Tanh- The hyperbolic tangent function is a counterpart to the sigmoid transfer function. While the hyperbolic tangent is similar to the sigmoid it can exhibit different learning dynamics during training. It can accelerate learning for some models, but it also may not achieve the same accuracy as sigmoid-based models. Experimenting with transfer functions for each individual model is the only conclusive method to determine if any of the non-sigmoid transfer functions will offer good learning and accuracy characteristics.

Sech- The hyperbolic secant is similar to the Gaussian in both numerical and conceptual function. Experimenting with this Gaussian counterpart is the only conclusive method to determine if it offers better learning and accuracy characteristics.

Connections- The “Connections...” button invokes the connection editor for the given layer. Use this option to alter the network connections from the default fully connected configuration.

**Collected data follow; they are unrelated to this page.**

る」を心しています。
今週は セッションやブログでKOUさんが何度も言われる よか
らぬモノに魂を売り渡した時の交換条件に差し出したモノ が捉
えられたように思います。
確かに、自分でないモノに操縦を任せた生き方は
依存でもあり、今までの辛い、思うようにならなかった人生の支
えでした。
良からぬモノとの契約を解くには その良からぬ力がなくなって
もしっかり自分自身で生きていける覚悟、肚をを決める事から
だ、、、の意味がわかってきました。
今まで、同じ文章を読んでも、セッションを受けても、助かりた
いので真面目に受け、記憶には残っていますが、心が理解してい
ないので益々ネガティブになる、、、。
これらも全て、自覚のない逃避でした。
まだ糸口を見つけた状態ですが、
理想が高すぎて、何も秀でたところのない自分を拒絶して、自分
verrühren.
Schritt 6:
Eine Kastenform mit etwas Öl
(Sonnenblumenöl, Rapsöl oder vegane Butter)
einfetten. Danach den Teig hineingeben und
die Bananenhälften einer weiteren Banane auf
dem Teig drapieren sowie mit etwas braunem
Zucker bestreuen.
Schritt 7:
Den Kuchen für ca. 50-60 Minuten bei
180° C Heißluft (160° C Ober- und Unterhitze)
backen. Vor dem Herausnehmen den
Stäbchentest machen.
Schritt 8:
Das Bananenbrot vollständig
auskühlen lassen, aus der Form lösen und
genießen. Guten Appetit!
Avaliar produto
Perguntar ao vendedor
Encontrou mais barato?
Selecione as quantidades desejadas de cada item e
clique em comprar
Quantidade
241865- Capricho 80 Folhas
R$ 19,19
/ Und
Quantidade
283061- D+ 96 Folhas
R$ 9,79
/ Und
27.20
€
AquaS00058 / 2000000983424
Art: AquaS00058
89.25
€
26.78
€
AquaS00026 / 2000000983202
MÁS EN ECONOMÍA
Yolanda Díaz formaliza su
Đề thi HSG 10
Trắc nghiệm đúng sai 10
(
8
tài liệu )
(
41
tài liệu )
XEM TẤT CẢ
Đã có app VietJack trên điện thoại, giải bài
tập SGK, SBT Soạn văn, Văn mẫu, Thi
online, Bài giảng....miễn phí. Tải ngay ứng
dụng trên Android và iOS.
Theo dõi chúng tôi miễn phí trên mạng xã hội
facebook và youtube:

The connections in the network are shown in the left list box. The connections removed from the network are shown in the right list box. The connection notation L1, L2,... stands for Layer 1, Layer 2, etc. The notation N1, N2,... stands for Node 1, Node 2, etc. All connections between any two layers are represented by this notation and displayed in the lists. Simply select the desired connections and use the remove and add buttons to transfer the selected connections between lists. Select multiple connections by using the Shift and/or Ctrl keys with the mouse pointer. Holding down the shift key allows you to select multiple sequential connections. Holding down the Ctrl key allows you to select multiple connections individually. After editing the connections between layers, select Ok to register these changes. Selecting Cancel will cause changes to be discarded.

View Network- The “View Network” button will display the current design of your network.